7 - Spatial predator–prey systems

Summary

Gause's conclusion that a predator–prey system is inherently self-annihilating without some outside interference such as immigration (Section 6.1.2) was questioned by Huffaker (1958). He claimed that Gause had used too simple a microcosm, and so set out to learn whether an adequately large and complex experiment could be constructed in which the predator–prey relation would not be self-exterminating. We therefore now ask, ‘What will be the effect, if any, of accepting that individuals rarely mix homogeneously over the whole site but that they develop instead within separate sub-regions?’.

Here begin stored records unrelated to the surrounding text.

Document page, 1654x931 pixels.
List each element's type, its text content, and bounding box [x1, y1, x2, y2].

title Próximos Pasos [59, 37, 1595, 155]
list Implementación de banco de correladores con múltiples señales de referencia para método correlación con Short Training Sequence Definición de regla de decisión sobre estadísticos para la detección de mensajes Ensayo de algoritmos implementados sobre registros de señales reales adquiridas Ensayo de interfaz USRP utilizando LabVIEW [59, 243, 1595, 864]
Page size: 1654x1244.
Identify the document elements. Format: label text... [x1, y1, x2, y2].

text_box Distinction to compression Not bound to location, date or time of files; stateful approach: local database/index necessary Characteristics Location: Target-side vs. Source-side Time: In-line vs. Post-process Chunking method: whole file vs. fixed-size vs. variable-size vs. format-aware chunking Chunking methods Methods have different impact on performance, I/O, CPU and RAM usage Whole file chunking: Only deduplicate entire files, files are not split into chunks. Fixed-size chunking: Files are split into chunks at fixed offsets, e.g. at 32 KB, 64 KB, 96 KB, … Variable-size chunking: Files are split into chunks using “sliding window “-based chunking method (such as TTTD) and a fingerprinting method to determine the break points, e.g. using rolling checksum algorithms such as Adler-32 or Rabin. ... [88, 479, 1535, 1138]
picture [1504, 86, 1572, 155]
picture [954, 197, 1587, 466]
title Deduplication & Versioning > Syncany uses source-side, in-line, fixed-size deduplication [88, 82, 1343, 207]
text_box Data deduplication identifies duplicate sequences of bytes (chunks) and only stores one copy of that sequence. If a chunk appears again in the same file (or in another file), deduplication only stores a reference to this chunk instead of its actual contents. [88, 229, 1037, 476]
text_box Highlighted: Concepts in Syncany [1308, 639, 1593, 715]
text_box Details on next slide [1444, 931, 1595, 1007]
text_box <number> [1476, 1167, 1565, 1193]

This question is an old one, for as early as 1927 A. J. Nicholson asked Bailey (1931) to investigate mathematically the abundance of two species which interact in the following manner. Members of the host species lay eggs and then die. These eggs are then searched for by members of the parasite species who traverse at random a specific area during their lifetime. Host eggs which survive this search develop into adults; those that are found are attacked and a parasite egg is deposited on them. New generations then repeat this process indefinitely.

Huffaker's experiments

Huffaker selected the six-spotted mite, Eotetranychus sexmaculatus, as the prey species and the predatory mite, Typhlodromus occidentalis, as the predator species because earlier observations had revealed this Typhlodromus as being a voracious enemy of the six-spotted mite. It was known to develop in great numbers on oranges infested with the prey species, to destroy essentially the entire infestation, and then to die en masse.